Pour rendre les montants comparables, la base de calcul est fixée à 115 m², en zone H1a : après un bouquet complet, la consommation recule d'environ 15 800 kWh par an, soit près de 1 700 € au tarif de référence. Côté financement, l'assiette est plafonnée à 40 000 € HT dès trois classes gagnées, l'aide ANAH s'échelonne de 4 000 € à 32 000 € selon le revenu fiscal de référence, et l'accompagnement obligatoire est pris en charge jusqu'à 2 000 €.
Une fois les aides déduites, la question devient celle du solde : sur le cas type à Roucourt, le reste à charge d'un ménage très modeste ressort à 6 000 € après aide ANAH et prise en charge de l'accompagnement. Étalé sur quinze ans en éco-prêt à taux zéro, cela représente de l'ordre de 35 € par mois, à comparer aux 1 700 € d'économie annuelle attendue sur la facture d'énergie.
Trois pièces décident du versement à Roucourt : le devis portant R ≥ 3 m².K/W en sous-face sur local non chauffé, l'attestation RGE de un isolateur intervenant en sous-sol et le contrôle de continuité en périphérie. Leur absence ne fait pas perdre le droit à l'aide — jusqu'à 32 000 € — mais elle en gèle le paiement.
Ce qui coûte le plus cher n'est pas le prix d'achat mais la reprise : les canalisations non désolidarisées, qui interrompent la couche isolante oblige à rouvrir l'ouvrage. Comptez 290 € à 580 € à Roucourt, à la charge exclusive du ménage puisque l'aide a déjà été versée sur le premier chantier.

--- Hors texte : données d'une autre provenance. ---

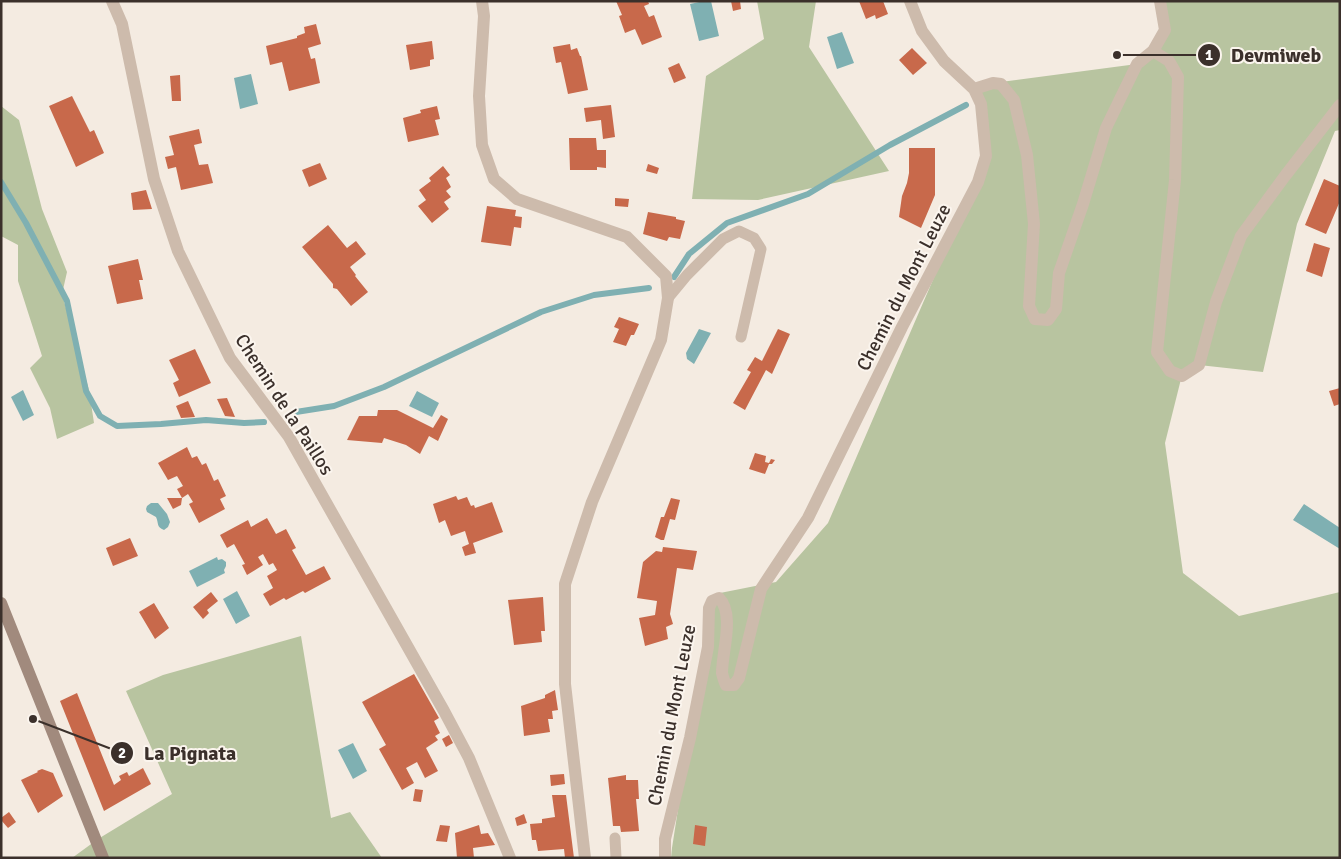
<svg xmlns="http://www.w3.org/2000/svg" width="1341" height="859" font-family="Signika,sans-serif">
<rect width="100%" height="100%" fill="#f4ebe1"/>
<!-- green -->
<path fill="#b8c4a0" d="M757 1H816L809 47 889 171 758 200 692 199 706 76 764 39Z
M1160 1H1340V130L1335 131 1297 224 1263 372 1199 365 1182 375 1165 443 1183 573 1239 616 1340 592V858H671L672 848 710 603 720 593 776 582 828 523 986 157 974 89 993 83 1137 64 1165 30Z
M1 106 19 120 42 209 67 272 62 294 89 390 94 423 57 439 50 408 30 368 42 356 18 281V245L1 236Z
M301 636 331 818 350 812 382 858H72L98 839 172 794 126 691 163 675Z"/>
<!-- water -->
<path fill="#7fb0b2" d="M704 1H711L719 36 699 41 690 4Z
M842 32 854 63 837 69 827 37Z
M251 74 258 104 240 109 234 78Z
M699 329 711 333 694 364 687 359 686 353Z
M23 390 34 415 23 421 11 397Z
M417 391 439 403 432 417 409 406Z
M151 503H158L167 514 170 522 168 527 164 530C156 527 159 523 156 517L147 512 146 509 147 506Z
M1304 504 1340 528V549L1293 520Z
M217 557 218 560 222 559 226 562V566L224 570 225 573 197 587 189 571Z
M237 591 250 616 236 624 223 599Z
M353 743 367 771 353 779 338 750Z"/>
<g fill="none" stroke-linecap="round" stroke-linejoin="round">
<!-- stream -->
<path stroke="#7fb0b2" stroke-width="6" d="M1 182 26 223 67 301 86 391 100 416 117 426 161 424 206 420 244 423 264 422
M674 277 689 254 727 223 808 194 890 145 966 105
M296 412 334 406 384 387 541 312 594 295 649 288"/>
</g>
<!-- building -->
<path fill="#c8694b" d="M616 1H648L649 4 644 6 649 17 654 15 662 37 642 45 635 29 625 33 619 16 622 15Z
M731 1H740L741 9 733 11Z
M859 1H883L888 14 876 19 875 15 866 19Z
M316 24 321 44 308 48 311 59 315 58 320 83 289 91 282 62 270 65 266 46 297 38V36L305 33 304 27Z
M432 41 434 59 430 60V66L410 70 406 45Z
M570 44 571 50 577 48 580 56H581L588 90 568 94 561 62 556 63 553 47Z
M912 48 927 63 913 75 899 60Z
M679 63 686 78 674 83 668 68Z
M180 75 181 101H172L170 76Z
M72 96 90 132 94 130 104 153 76 167 49 106Z
M611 105 615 137 603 139 601 120 586 122 584 108Z
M437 106 440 119 435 120 439 135 408 142 403 118 421 113 420 110Z
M199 129 202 143 194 145 199 165 208 164 213 183 181 190 176 167 168 169 165 157 174 155 169 136Z
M569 138H596L597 150H606V168L597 167V170H570Z
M909 148H935V195L921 228 899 217 902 196 907 183 909 173Z
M320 163 327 179 309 187 302 170Z
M648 164 659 168 657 174 646 171Z
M443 166 450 175 446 178 451 187 446 191 451 197 444 202 449 209 432 223 418 206 426 200 419 190 431 181 429 178Z
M1324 179 1340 186V201L1326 234 1305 225Z
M146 190 152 209 133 210 131 193Z
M615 198 629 199 628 207 615 206Z
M487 206 516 210 515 216 522 217 521 228 514 227 511 246 481 242Z
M648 212 676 217V219L685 221 680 239 669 237 667 241 643 234Z
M328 225 347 248 356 241 366 254 350 267 356 275 355 276 368 292 351 306 337 289 333 288V284L302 247Z
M1314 243 1330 248 1322 277 1306 271Z
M138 259 143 280H139L143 299 117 304 108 266Z
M619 317 639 324 634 335H631L626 346 613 342 619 329 614 327Z
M778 329 790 334 772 374 766 370 745 410 733 403 751 372 747 370 755 357 762 361Z
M195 349 211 383 179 397 173 383 179 380 169 360Z
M1340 388V404L1334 406 1329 391Z
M227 398 235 417 225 416 217 399Z
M188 401 195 417 181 418 176 406Z
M378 410H397L433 428 441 415 448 419 438 441 429 436 420 454 406 445 384 438 382 443 347 440 359 416H377Z
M187 447 192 458 197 456 202 465 206 463 214 481 218 479 226 496 220 499 225 509 199 523 189 504 193 502 188 494 182 498 177 489 183 486 177 476 168 480 158 463Z
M755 453 766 456 765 462 769 463 771 459 775 460 772 464H769L765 474 749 469Z
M456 496 458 500 467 497 471 506 474 505 475 508 492 502 503 532 473 543 476 553 465 556 462 547 469 544 465 531 451 536 445 520 439 523 433 504Z
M167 498H182L181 505 173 509Z
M671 498 680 500 675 520 670 519 664 540H661L655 537 661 517H664Z
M267 518 276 534 286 529 296 548 292 550 306 575 324 566 331 579 305 593 303 591 286 600 284 598 270 606 263 594 273 588 267 576 277 570 273 563 269 565 263 554 258 557 263 565 247 575 242 565 245 564 234 544 227 548 220 535 248 520 251 527Z
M130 538 138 556 113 566 106 548Z
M663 547 697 551 693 570 677 568 670 614 673 624 666 627 668 639 645 646 639 618 655 615 657 601 637 598 643 562 656 551 662 552Z
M211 592 218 601 207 610 209 613 203 619 193 607Z
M543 597 545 631H541L542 642 514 645 508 600Z
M154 603 169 628 155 639 139 612Z
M414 674 439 718 434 721 440 733 435 736 438 740 426 748 438 771 425 778 417 762 406 768 414 783 402 790 379 749 386 745 362 702Z
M555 690 558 710 552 711 553 719H548L550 732 524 736 521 706 545 698V695Z
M77 693 114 785 121 780 119 776 127 772 129 776 143 768 151 784 104 811 60 701Z
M449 735 453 743 446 747 442 739Z
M42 769 53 773 63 796 38 813 21 780 38 772 37 771Z
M564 774 565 784 551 786 550 775Z
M626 775V780H638L639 799H636L639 831 621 832 620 826H613L608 778Z
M415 789 423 790 421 802 413 801Z
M552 795H566L574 858H565L564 849 538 851 536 840H532L530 824 542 823V819L555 817Z
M9 812 16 822 8 828 1 820V818Z
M524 814 527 823 517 826 515 818Z
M440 825 450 826 447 842 436 841Z
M479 825 481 834 488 833 495 845 473 848 474 858H457L455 833Z
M695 825 707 827 705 846 693 844Z"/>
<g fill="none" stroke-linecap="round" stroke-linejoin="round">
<!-- service -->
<path stroke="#cdbbac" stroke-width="11" d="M668 298 687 275 723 239 739 231 754 238 761 249 741 337
M615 838 616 858"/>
<!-- minor -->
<path stroke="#cdbbac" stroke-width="12" d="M112 1 122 24 154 179 178 251 230 358 289 437 444 711 469 758 510 858
M482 1 484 16 479 96 482 145 494 179 517 199 627 237 666 276 668 298 661 340 592 502 565 584V684L585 858
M910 1 922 31 944 61 974 89
M1153 51 1169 61 1178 77 1175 180 1157 352 1170 371 1182 376 1199 365 1216 302 1241 236 1285 176 1340 105
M665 858V839L690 738 708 647 709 608 712 601 719 598C735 614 722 652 722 673 723 677 724 681 726 685H734L739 678 761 589 808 518 902 327 978 182 986 156 981 104 974 89 993 83 1001 84 1014 100 1027 155 1034 224 1029 306 1035 319 1048 320 1056 309 1059 273 1083 204 1106 128 1137 64 1153 51 1165 30 1160 1"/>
<!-- secondary -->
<path stroke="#a18a7d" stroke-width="12" d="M1 603 103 858"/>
</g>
<g text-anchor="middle" stroke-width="4" stroke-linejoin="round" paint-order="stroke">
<!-- street labels -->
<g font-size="19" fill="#3b302b" stroke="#fbf5ee">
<text transform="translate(903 287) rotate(-63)" y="7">Chemin du Mont Leuze</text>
<text transform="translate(285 404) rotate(57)" y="7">Chemin de la Paillos</text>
<text transform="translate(671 715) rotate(-79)" y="7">Chemin du Mont Leuze</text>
</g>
</g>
<!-- callouts -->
<path fill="none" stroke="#3b302b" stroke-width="2" d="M1117 55L1209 55M33 719L122 753"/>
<g fill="#3b302b" stroke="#fbf5ee" stroke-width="2">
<circle cx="1117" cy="55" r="5"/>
<circle cx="33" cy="719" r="5"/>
<circle cx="1209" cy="55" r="12"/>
<circle cx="122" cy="753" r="12"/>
</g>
<g font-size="15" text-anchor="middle" font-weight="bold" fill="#fff">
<text x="1209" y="60">1</text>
<text x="122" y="758">2</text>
</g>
<g font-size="20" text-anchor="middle" font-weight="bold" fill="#3b302b" stroke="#fbf5ee" stroke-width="4" stroke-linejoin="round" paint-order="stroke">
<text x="1276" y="62">Devmiweb</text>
<text x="190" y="760">La Pignata</text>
</g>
<!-- border -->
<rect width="1341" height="859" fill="none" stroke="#3b302b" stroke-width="5"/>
</svg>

La part de propriétaires occupants — 85 % à Roucourt — dessine le volume de projets réellement engageables à court terme sur l'isolation du plancher bas, soit environ 157 logements. Le reste du parc suppose un montage locatif, avec ses propres conditions d'éligibilité.
À l'échelle intercommunale, à Roucourt relève de CA Douaisis Agglo. Les permanences France Rénov' de ce périmètre instruisent les demandes portant sur l'isolation du plancher bas et recensent les aides locales cumulables, qui viennent en déduction du reste à charge calculé plus haut.
Calendrier administratif à Roucourt : dépôt du dossier, accord préalable, puis travaux — jamais l'inverse. Engager l'isolation du plancher bas avant l'accord fait perdre l'intégralité de l'aide, soit jusqu'à 32 000 €, sans recours possible.
Le critère à écrire noir sur blanc dans le devis pour l'isolation du plancher bas à Roucourt est R ≥ 3 m².K/W en sous-face sur local non chauffé. Sans cette mention, ni l'aide ni le certificat d'économies d'énergie ne sont sécurisés, et le contrôle sur site peut conduire à un refus de versement du solde.
Solde du dossier à Roucourt : la pièce déterminante est le contrôle de continuité en périphérie. Sans elle, aucun versement, alors même que l'aide en jeu atteint 32 000 € au taux le plus favorable sur une assiette de 40 000 € HT.